Neuroscience of terrorism: Inside the mind of a Takfiri terrorist

Imagine you are contacted by a recruiter and have been asked to go get an explosive belt from their agents. Then you are instructed to go to one of the most crowded places near you and kill as many people as you can before you detonate your vest. Yes while you are still wearing it.
Probably you cannot imagine that. Or you may be thinking what kind of psychological illness you should have to be able to even picture such a scene. But at the moment, there are quite a large number of people around the world who are following such instructions. What can make a sane human being be able to commit mass murder? What is the voice inside their heads when they are about to kill themselves on their own volition for the cause of a group or organization? Almost none of these people suffer from any form of acute or chronic mental illnesses. They are not intrinsically deranged or psychotic. So how do they do evil? What’s going on in their brains that can hush their instinctive urge not harm themselves or others?
Lieutenant General Robert E. Schmidle, from the US Marine Corps, who was part of a study on the cognitive and social underpinnings of Daesh, argues that Takfiri terrorists are not abnormal – in the sense that they are suffering from any specific kind of malady – as they are actually behaving in accordance with the norms of rationality within their own organization. “What we classify as evil is influenced by the local moral order or culture in which we live. It has been said before and remains historically valid that what one culture calls a terrorist another culture calls a freedom fighter.”

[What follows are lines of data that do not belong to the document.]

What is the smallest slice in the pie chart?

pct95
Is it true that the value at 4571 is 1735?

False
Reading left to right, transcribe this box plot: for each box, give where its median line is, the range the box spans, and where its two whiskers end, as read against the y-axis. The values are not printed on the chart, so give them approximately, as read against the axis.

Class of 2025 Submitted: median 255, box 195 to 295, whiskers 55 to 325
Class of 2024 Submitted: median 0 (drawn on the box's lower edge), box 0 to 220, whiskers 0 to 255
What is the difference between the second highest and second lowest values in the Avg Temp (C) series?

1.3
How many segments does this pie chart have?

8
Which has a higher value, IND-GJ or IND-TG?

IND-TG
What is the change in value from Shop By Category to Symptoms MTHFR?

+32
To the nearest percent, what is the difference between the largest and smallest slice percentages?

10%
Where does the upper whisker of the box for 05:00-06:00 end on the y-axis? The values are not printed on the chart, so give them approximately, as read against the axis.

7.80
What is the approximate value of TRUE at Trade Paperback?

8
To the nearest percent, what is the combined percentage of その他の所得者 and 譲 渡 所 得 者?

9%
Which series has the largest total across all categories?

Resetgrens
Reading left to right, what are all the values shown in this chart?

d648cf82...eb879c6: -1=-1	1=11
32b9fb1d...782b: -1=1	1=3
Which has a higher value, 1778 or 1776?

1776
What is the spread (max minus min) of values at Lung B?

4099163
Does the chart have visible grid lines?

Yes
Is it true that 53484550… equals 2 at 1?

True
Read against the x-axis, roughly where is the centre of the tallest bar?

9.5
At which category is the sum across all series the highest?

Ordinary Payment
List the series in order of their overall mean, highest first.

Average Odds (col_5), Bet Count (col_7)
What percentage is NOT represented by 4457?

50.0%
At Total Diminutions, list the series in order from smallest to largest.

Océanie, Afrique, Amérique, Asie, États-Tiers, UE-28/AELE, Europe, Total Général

In only the past few weeks, terrorists – most of them followers of Daesh Takfiris -- killed hundreds of civilians around the world. As the group is losing land in the territories under its control, the Takfiris are becoming a sophisticated stateless terrorist institution. This is because they recruit locally. But how?
Most of the recruits join terrorist groups because they feel frustrated, estranged or disenfranchised, or believe they are the victim of some sort of injustice.
Political psychologist John Horgan, who is a professor of global studies and psychology at Georgia State University and has written a number of books on terrorism, says scientists have been trying for over 50 years to understand the defining characteristics of a terrorist mind; the continuous ebb and flow of chemical and cultural influences that make a terrorist.
Psychologist Steve Taylor, a senior lecturer at Leeds Beckett University, believes that adolescent boys are more prone to recruitment and radicalization because at this age they are looking for a sense of purpose and belonging.   
Us versus them
Once the young recruits feel they are part of a family, the leaders start developing the us-versus-them mentality that will enable them to turn off or hold back their empathy for the victims of the group’s terrorist operations. This also help the recruiters make perfect operatives because the new members are less likely to form independent opinions as an individual and more likely to support the group’s decisions or actions. The groupthink will even further their radicalization.
Social psychologist Clark Richard McCauley, the director of the Solomon Asch Center for Study of Ethnopolitical Conflict at Bryn Mawr College, notes that stripping recruits of individuality will make them place the goals of the group first, and points out that this is a strategy used by modern militaries. This way, even a member who disagrees with a group’s decision will remain silent for the fear of consequences of voicing dissent, and won’t be able to leave the group either because such groups have no sympathy for deserters.
Despite the Islamophobic propaganda abounding in the Western mainstream media, it is too facile to blame the ideology of the group since the Takfiri faith that Daesh uses to justify their killings has nothing to do with any religion, let alone Islam. However, young converts to Islam are more vulnerable to radicalization because they lack a deeper knowledge and understanding of the religion that can help them reject extremist arguments.
According to Max Abrams, a professor of political science at Northeastern University, members of groups like Daesh are “ignorant people with respect to religion and are generally the newest members to the religion.”   
Now it’s on us to try to understand the source of agony that drives the youth to the path of terrorism and not to simply call terrorists evil. As philosopher Alain de Botton says, to be mature is to learn to imagine the zone of pain in others in spite of the lack of much available evidence. People may not look as if they are going through a psychological ailment but “we need to imagine the turmoil, disappointment, worry, and sadness beneath an aggressive surface.”